About the artist: Caspar David Friedrich (1774 – 1840) was a 19th-century German Romantic landscape painter. He is now considered the most important German artist of his generation. He is best-known for his mid-period allegorical landscapes often featuring melancholy figures silhouetted against night skies, morning mists, barren trees or sinister, Gothic ruins.
Friedrich was born in the town of Greifswald on the Baltic Sea in what was at the time Swedish Pomerania. He had an early interest in the outdoors and responded emotionally to the natural world.

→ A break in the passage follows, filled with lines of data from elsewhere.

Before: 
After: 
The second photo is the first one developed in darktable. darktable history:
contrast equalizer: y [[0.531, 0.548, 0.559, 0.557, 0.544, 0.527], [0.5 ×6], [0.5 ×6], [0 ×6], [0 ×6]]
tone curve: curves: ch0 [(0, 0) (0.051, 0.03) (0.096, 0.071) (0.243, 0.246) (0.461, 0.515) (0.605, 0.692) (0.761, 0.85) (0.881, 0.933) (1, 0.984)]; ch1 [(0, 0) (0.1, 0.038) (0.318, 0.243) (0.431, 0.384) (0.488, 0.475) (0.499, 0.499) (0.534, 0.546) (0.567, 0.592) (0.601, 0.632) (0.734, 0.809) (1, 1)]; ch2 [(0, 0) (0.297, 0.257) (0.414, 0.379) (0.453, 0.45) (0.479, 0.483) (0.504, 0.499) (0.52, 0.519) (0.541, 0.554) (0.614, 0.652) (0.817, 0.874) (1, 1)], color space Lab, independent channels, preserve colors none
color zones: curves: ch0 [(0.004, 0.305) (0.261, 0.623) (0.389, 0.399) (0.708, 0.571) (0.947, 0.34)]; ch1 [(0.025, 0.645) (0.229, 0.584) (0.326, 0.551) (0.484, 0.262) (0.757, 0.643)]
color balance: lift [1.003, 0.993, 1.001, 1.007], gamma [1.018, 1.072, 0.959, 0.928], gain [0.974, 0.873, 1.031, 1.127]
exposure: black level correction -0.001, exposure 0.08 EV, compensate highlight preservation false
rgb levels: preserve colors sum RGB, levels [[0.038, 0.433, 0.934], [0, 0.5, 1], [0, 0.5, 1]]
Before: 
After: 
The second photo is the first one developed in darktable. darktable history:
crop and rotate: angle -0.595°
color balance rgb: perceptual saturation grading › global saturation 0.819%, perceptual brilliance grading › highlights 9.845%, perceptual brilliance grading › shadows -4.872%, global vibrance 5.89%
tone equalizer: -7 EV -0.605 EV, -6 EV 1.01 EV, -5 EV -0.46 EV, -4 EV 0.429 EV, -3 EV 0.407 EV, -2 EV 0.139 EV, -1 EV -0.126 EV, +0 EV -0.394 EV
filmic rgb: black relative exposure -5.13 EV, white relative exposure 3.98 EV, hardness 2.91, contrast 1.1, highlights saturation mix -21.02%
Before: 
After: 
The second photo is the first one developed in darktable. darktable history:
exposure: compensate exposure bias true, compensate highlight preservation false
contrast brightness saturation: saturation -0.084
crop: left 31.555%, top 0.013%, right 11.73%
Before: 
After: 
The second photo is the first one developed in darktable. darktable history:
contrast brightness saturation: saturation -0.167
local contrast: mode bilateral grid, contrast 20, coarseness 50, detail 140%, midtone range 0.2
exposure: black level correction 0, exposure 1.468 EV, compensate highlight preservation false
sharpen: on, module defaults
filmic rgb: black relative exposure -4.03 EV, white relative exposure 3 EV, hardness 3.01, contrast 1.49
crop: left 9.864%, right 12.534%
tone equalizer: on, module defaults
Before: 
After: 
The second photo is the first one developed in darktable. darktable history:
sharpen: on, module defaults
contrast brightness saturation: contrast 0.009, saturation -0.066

Friedrich’s work brought him critical acclaim early in his career. The French sculptor David d'Angers spoke of him as a man who had discovered ‘the tragedy of landscape’. However, during later years, his work fell from favour and he died in obscurity. As Germany moved towards modernisation in the late 19th century, Friedrich’s contemplative figures in their still and eerie landscapes came to be seen as the products of a bygone age. By the 1920s, his paintings had been discovered by the Expressionists and, soon after, the Surrealists and Existentialists began drawing ideas from his work. Only the Nazis disapproved of his paintings, believing they had a nationalistic aspect.
Friedrich is responsible for the quote, ‘The artist should paint not only what he sees before him, but also what he sees within him. If, however, he sees nothing within him, then he should also refrain from painting that which he sees before him. Otherwise, his pictures will be like those folding screens behind which one expects to find only the sick or the dead.’